If the configuration does not provide either an API host, Zookeeper server or Amazon SQS queue then the middlewares will not attempt to send traces although they will still generate proper IDs and pass them to other services.

Thus, if you only want to generate IDs for instance for logging and do not intent to integrate with Zipkin you can still use this gem. Just do not specify any server :)

Plugins

annotate_plugin

The annotate plugin expects a function of the form:

lambda { |span, env, status, response_headers, response_body| ... }

The annotate plugin is expected to perform annotation based on content of the Rack environment and the response components.

Warning: Access to the response body may cause problems if the response is being streamed, in general this should be avoided. See the Rack specification for more detail and instructions for properly hijacking responses.

The return value is ignored.

For example:

lambda do |span, env, status, response_headers, response_body|
  ep = ::Trace.default_endpoint
  # string annotation
  span.record_tag('http.referrer', env['HTTP_REFERRER'])
  # integer annotation
  span.record_tag('http.content_size', env['CONTENT_SIZE'].to_s)
  span.record_tag('http.status_code', status)
end

filter_plugin

The filter plugin expects a function of the form:

lambda { |env| ... }

The filter plugin allows skipping tracing if the return value is false.

For example:

# don't trace /static/ URIs
lambda { |env| env['PATH_INFO'] !~ /^\/static\// }

whitelist_plugin

The whitelist plugin expects a function of the form:

lambda { |env| ... }

The whitelist plugin allows forcing sampling if the return value is true.

For example:

# sample if request header specifies known device identifier
lambda { |env| KNOWN_DEVICES.include?(env['HTTP_X_DEVICE_ID']) }

Utility classes

TraceWrapper

This class provides a .wrap_in_custom_span method which expects a configuration hash, a span name and a block. You may also pass a span kind and an Application object using respectively span_kind: and app: keyword arguments.

The block you pass will be executed in the context of a custom span. This is useful when your application doesn't use the rack handler but still needs to generate complete traces, for instance background jobs or lambdas calling remote services.

The following code will create a trace starting with a span of the (default) SERVER kind named "custom span" and then a span of the CLIENT kind will be added by the Faraday middleware.
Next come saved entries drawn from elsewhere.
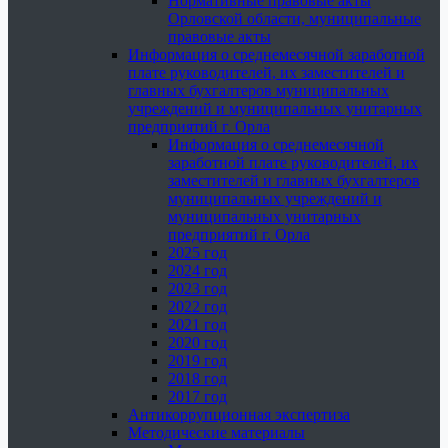
Нормативные правовые акты
Орловской области, муниципальные
правовые акты
Информация о среднемесячной заработной
плате руководителей, их заместителей и
главных бухгалтеров муниципальных
учреждений и муниципальных унитарных
предприятий г. Орла
Информация о среднемесячной
заработной плате руководителей, их
заместителей и главных бухгалтеров
муниципальных учреждений и
муниципальных унитарных
предприятий г. Орла
2025 год
2024 год
2023 год
2022 год
2021 год
2020 год
2019 год
2018 год
2017 год
Антикоррупционная экспертиза
Методические материалы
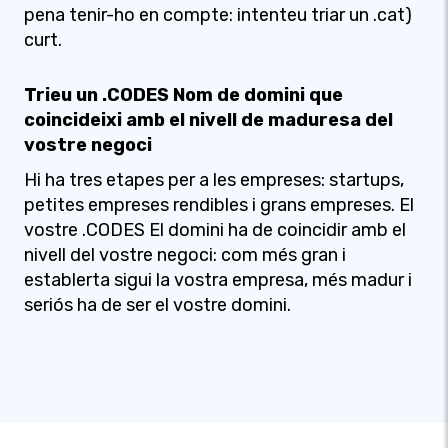
pena tenir-ho en compte: intenteu triar un .cat)
curt.
Trieu un .CODES Nom de domini que
coincideixi amb el nivell de maduresa del
vostre negoci
Hi ha tres etapes per a les empreses: startups,
petites empreses rendibles i grans empreses. El
vostre .CODES El domini ha de coincidir amb el
nivell del vostre negoci: com més gran i
establerta sigui la vostra empresa, més madur i
seriós ha de ser el vostre domini.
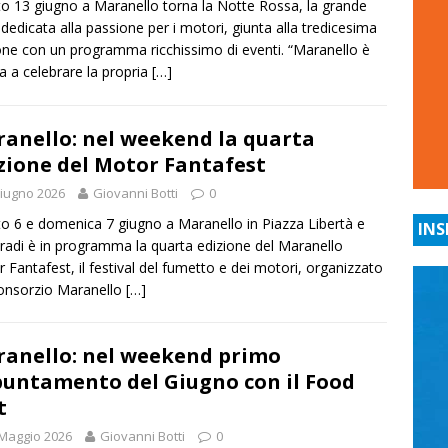
o 13 giugno a Maranello torna la Notte Rossa, la grande
 dedicata alla passione per i motori, giunta alla tredicesima
one con un programma ricchissimo di eventi. “Maranello è
a a celebrare la propria
[…]
anello: nel weekend la quarta
zione del Motor Fantafest
iugno 2026
Giovanni Botti
0
o 6 e domenica 7 giugno a Maranello in Piazza Libertà e
INS
tradi è in programma la quarta edizione del Maranello
 Fantafest, il festival del fumetto e dei motori, organizzato
onsorzio Maranello
[…]
anello: nel weekend primo
untamento del Giugno con il Food
t
Maggio 2026
Giovanni Botti
0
Afterwards the configured sender will call flush!.

TraceWrapper.wrap_in_custom_span(config, "custom span") do |span|
  conn = Faraday.new(url: remote_service_url) do |builder|
    builder.use ZipkinTracer::FaradayHandler, config[:service_name]
    builder.adapter Faraday.default_adapter
  end
  conn.get("/")
end

Development

This project uses Rspec. Make sure your PRs contain proper tests. We have two rake tasks to help finding performance issues:

rake benchmark

Will run a benchmark testing all the different tracers and giving you their relative speed.

rake run_once

Will run the rack middleware, optionally the faraday middleware. Please modify the code to run the middleware you want to test. The best way to use this rake test is together with rbtrace. First run the task in background:

rake run_once &

Take note of the PID that displays in your terminal and run:

rbtrace -p PID -f

It will print out the methods used and the time each took.